*Source data*:
%%
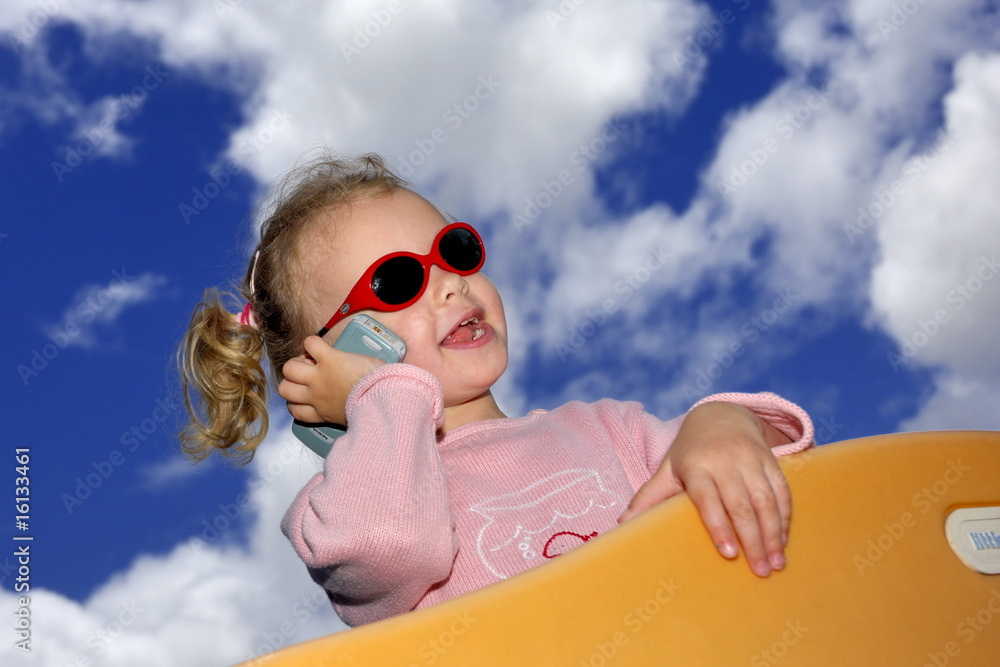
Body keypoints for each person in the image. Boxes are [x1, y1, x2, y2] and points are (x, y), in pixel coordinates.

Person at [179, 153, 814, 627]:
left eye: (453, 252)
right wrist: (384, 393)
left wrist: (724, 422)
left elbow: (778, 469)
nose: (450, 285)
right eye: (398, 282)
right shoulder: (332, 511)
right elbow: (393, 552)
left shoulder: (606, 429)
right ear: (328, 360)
%%
%%
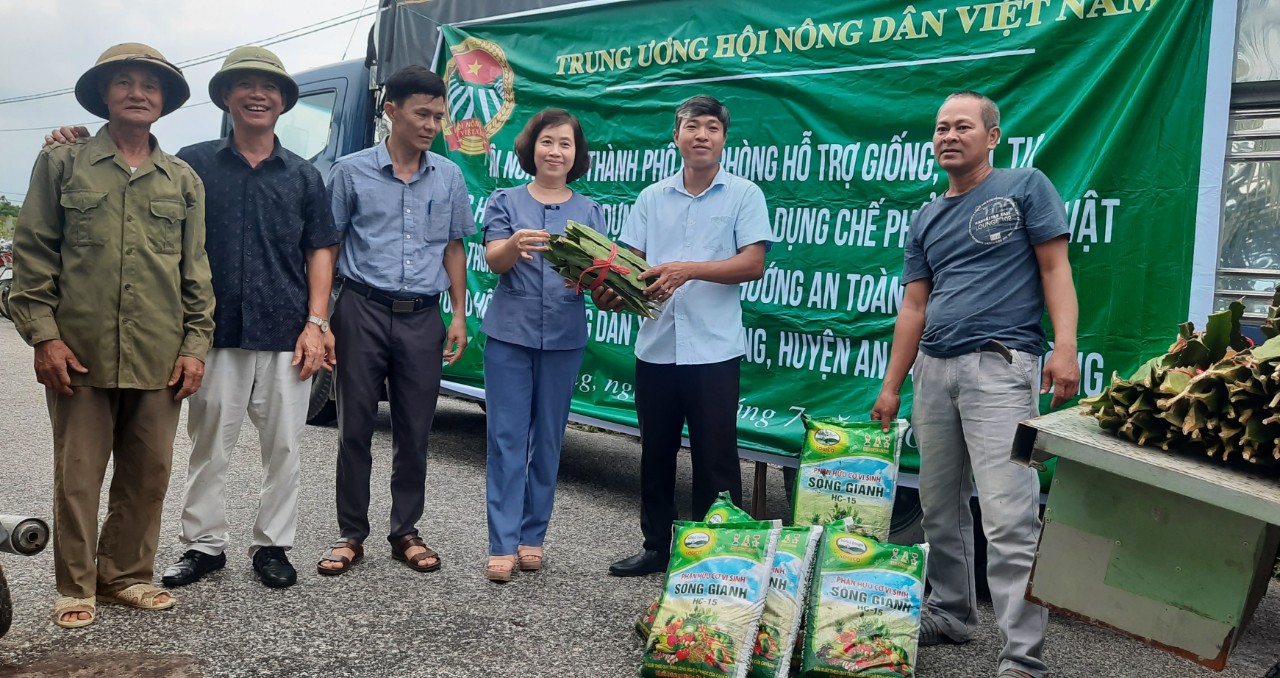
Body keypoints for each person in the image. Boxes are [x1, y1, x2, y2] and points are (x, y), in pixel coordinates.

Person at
%%
*What this task involves*: Of the lines above, output exactly those from the line bearing "left wrist: (724, 422)" through the line bearing "right ear: (328, 360)", inclusive.

*Task output*:
left wrist: (724, 422)
left elbow: (778, 469)
nose: (450, 285)
right eye: (398, 282)
right shoulder: (332, 511)
right elbow: (393, 552)
left shoulder: (606, 429)
right ear: (328, 360)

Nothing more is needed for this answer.